The SINCRYS project is funded by the Danish Ministry of Education and Research and was officially started on the 1st of January 2022, with the aim of building a simple small molecule single crystal diffractometer as a side branch to the DanMAX beamline at MAX IV. It is funded by ‘Nationalt Udvalg for Forskningsinfrastruktur’ (NUFI) under the Ministry of Higher Education and Science. SINCRYS is headed by Aarhus University and is performed in collaboration with MAX IV (Lund University). The project has a total budget of ~52 MDKK. The purpose of the instrument to acquire high resolution 3D atomic structure data of crystals with dimensions of just a few micrometres.
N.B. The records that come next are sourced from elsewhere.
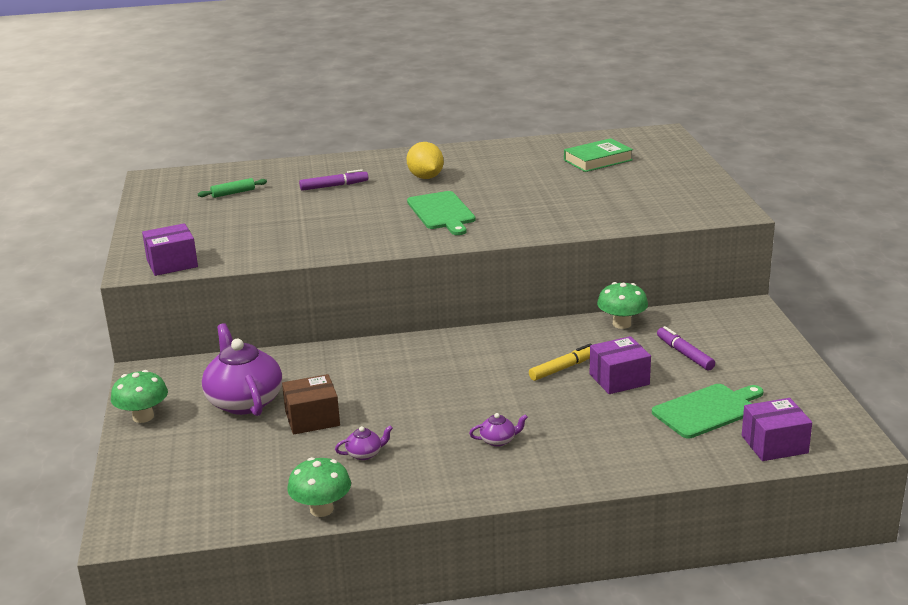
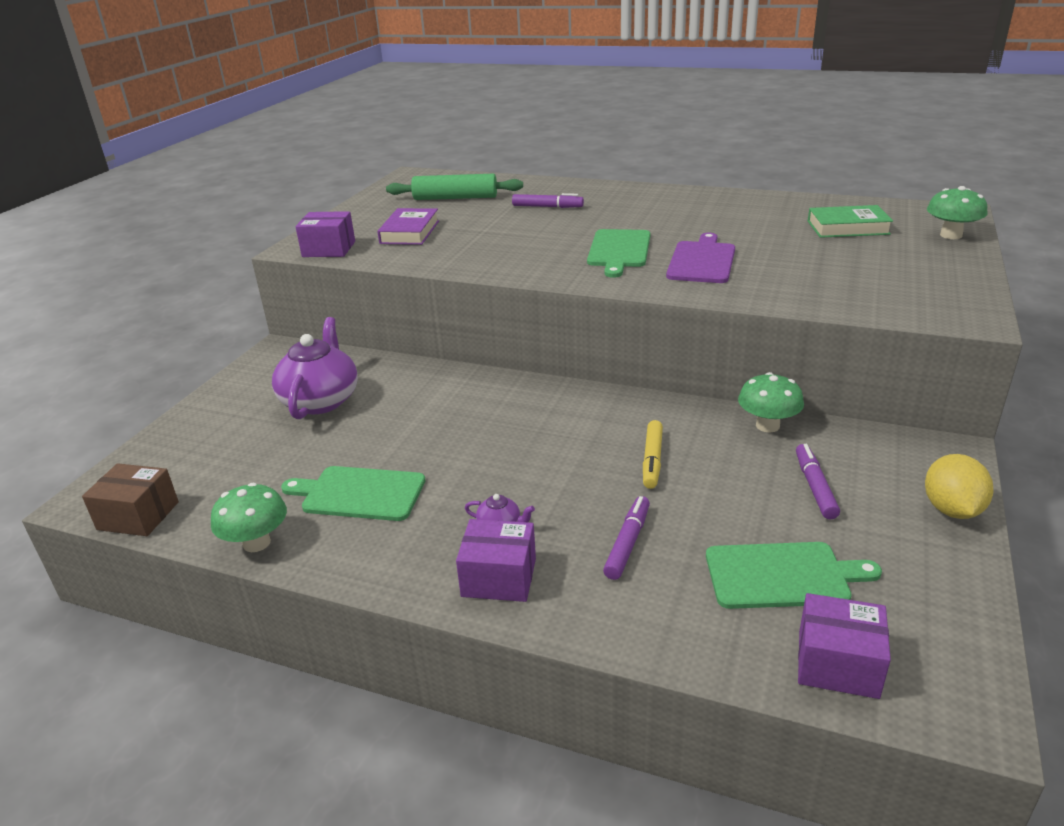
camera: 30 degrees right, 5 degrees up
green mushroom [111,370,168,423] -> green mushroom moved to [927,186,988,239]
green rolling pin [198,178,267,198] -> green rolling pin [386,174,523,200], size x1.94
brown box [282,374,340,435] -> brown box moved to [82,463,179,536]
purple teapot [335,425,393,460] -> green cutting board [281,466,425,521]
yellow lemon [407,142,444,179] -> yellow lemon moved to [925,454,994,519]
yellow marker [529,344,592,381] -> yellow marker turned 105 degrees clockwise [643,420,663,489]
purple box [590,336,651,394] -> purple box moved to [456,519,536,602]
none -> purple book [377,208,439,245]
none -> purple marker [603,496,650,580]
none -> purple cutting board [666,233,735,283]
Due to the fundamental nature of the derived structural information, the instrument will serve an extremely broad research community in academia as well as industry and spans from bioscience and pharmaceutical sciences across chemistry, materials and geoscience to solid state physics. Exploration of new materials is indispensable e.g., for attaining sustainability, and continuous materials development is essential for maintaining a competitive Scandinavian industry. The instrument will expand the available techniques at MAX IV and complement the BioMAX and MicroMAX beamlines where the focus is on high-throughput macromolecular crystallography. SINCRYS will be tailored for smaller unit cells commonly found in organic molecular crystals, inorganic materials and hybrid organic-inorganic compounds.
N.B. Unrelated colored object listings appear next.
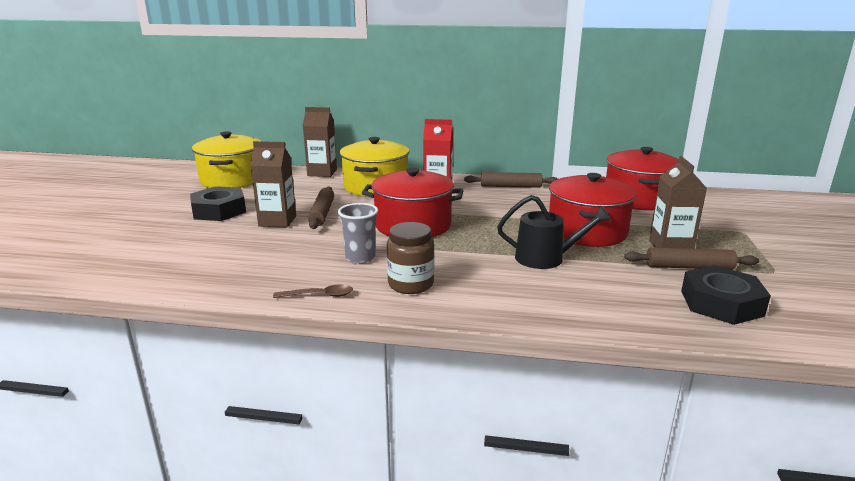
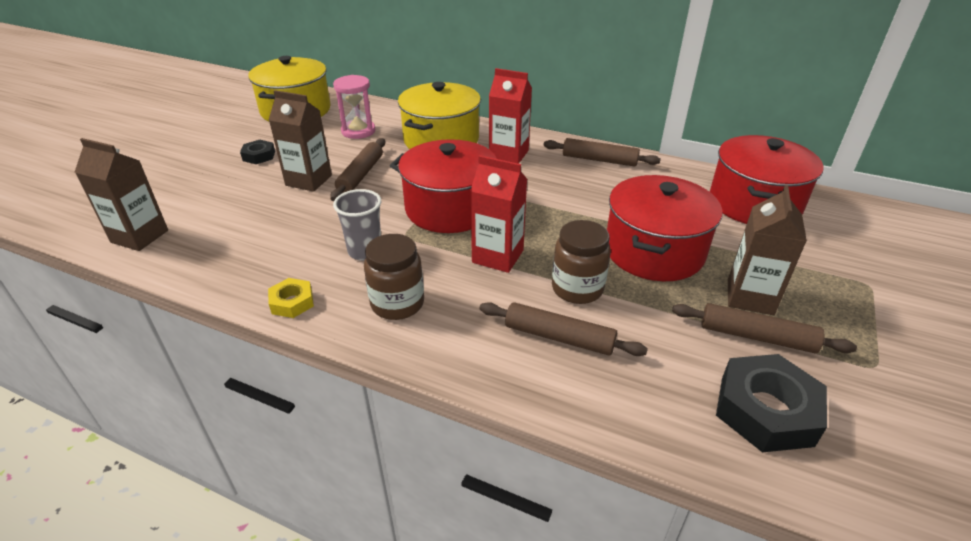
camera: 15 degrees right, 15 degrees up
black nut [190,186,246,221] -> black nut [240,140,275,164], size x0.54
brown spoon [273,284,353,298] -> yellow nut [268,278,314,318]
brown carton [303,107,337,177] -> brown carton moved to [75,138,168,251]
black watering can [497,195,611,269] -> brown jar [552,220,611,304]
none -> pink hourglass [333,75,376,139]
none -> red carton [470,155,527,273]
none -> brown rolling pin [480,302,648,356]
With help of a beam splitter, a small fraction of the synchrotron radiation (the 9th harmonic, ~21.0 keV) from the DanMAX undulator will be diverted to the SINCRYS experimental hutch. The beam splitter must not affect the main beam by either diverting a too large fraction of the radiation, by absorption, or by distorting it. Both the main- and the side-station will be operable in parallel. To facilitate this, a minimum distance of one metre between diverted and undiverted beam is required. A thin diamond crystal is employed as a diffractive beam splitter, using the 111 reflection in Bragg (or Laue) geometry. The C111 reflection diverts radiation within a narrow bandwidth to the SINCRYS side branch. Subsequent reflection from a second crystal (again C111 or Ge220) with equal/similar inter-planar spacing and diffracting planes parallel to the first is the golden standard in crystal monochromator design, which is followed here. This has the advantage to return the twice diffracted beam parallel to the direction of the incident, with an adjustable offset, such that downstream optical components and the sample do not have to follow the Bragg angle changes with selected photon energy. Over the full undulator gap the energy of the 9th harmonic ranges from 20.0 to 23.0 keV.
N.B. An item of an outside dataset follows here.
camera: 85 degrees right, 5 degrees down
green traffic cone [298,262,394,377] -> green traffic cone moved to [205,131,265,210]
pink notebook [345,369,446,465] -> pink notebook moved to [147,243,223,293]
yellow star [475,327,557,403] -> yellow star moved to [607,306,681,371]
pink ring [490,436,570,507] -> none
The focus in the development of the SINCRYS instrument is on high-throughput solutions, offering as much automation of the journey from crystalline sample to solved structure as possible. This high degree of automation ensures optimal conditions to setup the SCS, a portal for service crystallography inspired by the successful UK National Crystallography Service (www.ncs.ac.uk). Here, both academic and industrial researchers can order services that range from sample mounting and data collection to structure solution and refinement. Availability of a one-stop-shop akin to SCS will lower the threshold for accessing single crystal diffraction at a synchrotron and is expected to make the technique available to a much wider and more diverse community. It has the potential to eventually provide a home for Scandinavian research efforts.